> **RECORDS PROVIDED**
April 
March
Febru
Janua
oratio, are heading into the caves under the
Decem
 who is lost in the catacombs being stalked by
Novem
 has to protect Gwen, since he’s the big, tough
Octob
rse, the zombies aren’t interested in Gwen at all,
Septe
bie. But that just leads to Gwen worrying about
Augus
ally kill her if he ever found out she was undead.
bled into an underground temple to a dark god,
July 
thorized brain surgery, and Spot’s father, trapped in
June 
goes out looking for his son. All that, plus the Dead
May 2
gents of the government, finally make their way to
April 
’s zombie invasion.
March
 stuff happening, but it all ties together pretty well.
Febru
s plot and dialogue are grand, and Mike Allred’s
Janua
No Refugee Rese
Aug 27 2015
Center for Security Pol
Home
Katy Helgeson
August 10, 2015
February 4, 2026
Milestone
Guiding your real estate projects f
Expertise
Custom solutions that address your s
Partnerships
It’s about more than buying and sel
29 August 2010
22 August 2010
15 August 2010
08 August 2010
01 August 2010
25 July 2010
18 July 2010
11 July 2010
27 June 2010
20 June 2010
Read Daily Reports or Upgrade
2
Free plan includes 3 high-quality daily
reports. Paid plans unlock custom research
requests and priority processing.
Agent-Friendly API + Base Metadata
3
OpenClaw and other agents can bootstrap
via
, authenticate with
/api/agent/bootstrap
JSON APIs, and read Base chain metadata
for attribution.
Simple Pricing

* * *

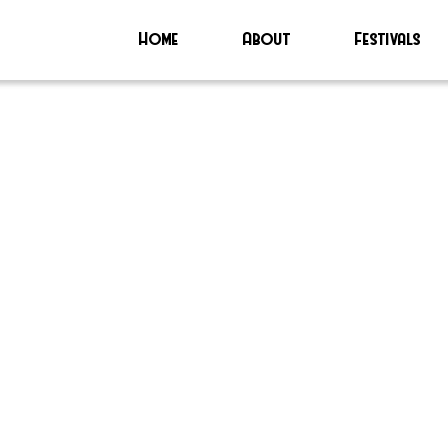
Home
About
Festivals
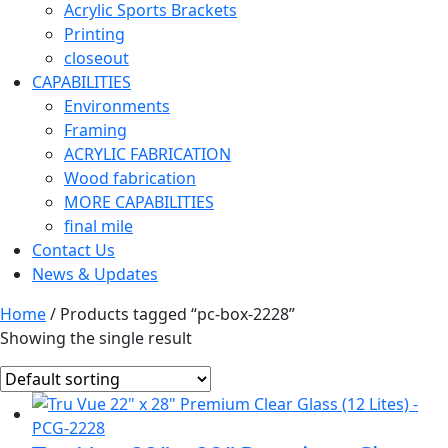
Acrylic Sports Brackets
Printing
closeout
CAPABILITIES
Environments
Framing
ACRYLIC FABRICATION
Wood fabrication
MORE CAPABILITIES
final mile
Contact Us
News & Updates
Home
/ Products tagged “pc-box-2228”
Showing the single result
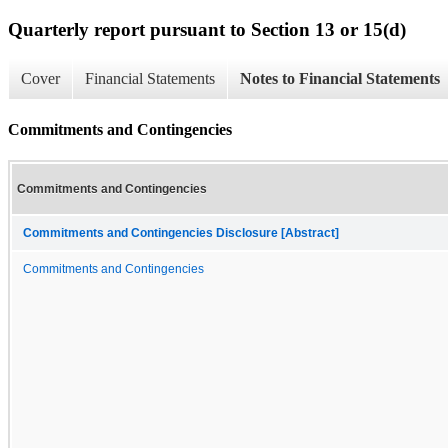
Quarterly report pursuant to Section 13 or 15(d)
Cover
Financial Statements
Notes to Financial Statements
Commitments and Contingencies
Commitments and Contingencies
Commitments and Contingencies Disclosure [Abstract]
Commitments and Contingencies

> **TASK INSTRUCTIONS**
Working from the material above, retype exactly the lines from the one with "25 July 2010" through the one with "Simple Pricing", both included, and only those lines.

> **COMPLETED TASK**
25 July 2010
18 July 2010
11 July 2010
27 June 2010
20 June 2010
Read Daily Reports or Upgrade
2
Free plan includes 3 high-quality daily
reports. Paid plans unlock custom research
requests and priority processing.
Agent-Friendly API + Base Metadata
3
OpenClaw and other agents can bootstrap
via
, authenticate with
/api/agent/bootstrap
JSON APIs, and read Base chain metadata
for attribution.
Simple Pricing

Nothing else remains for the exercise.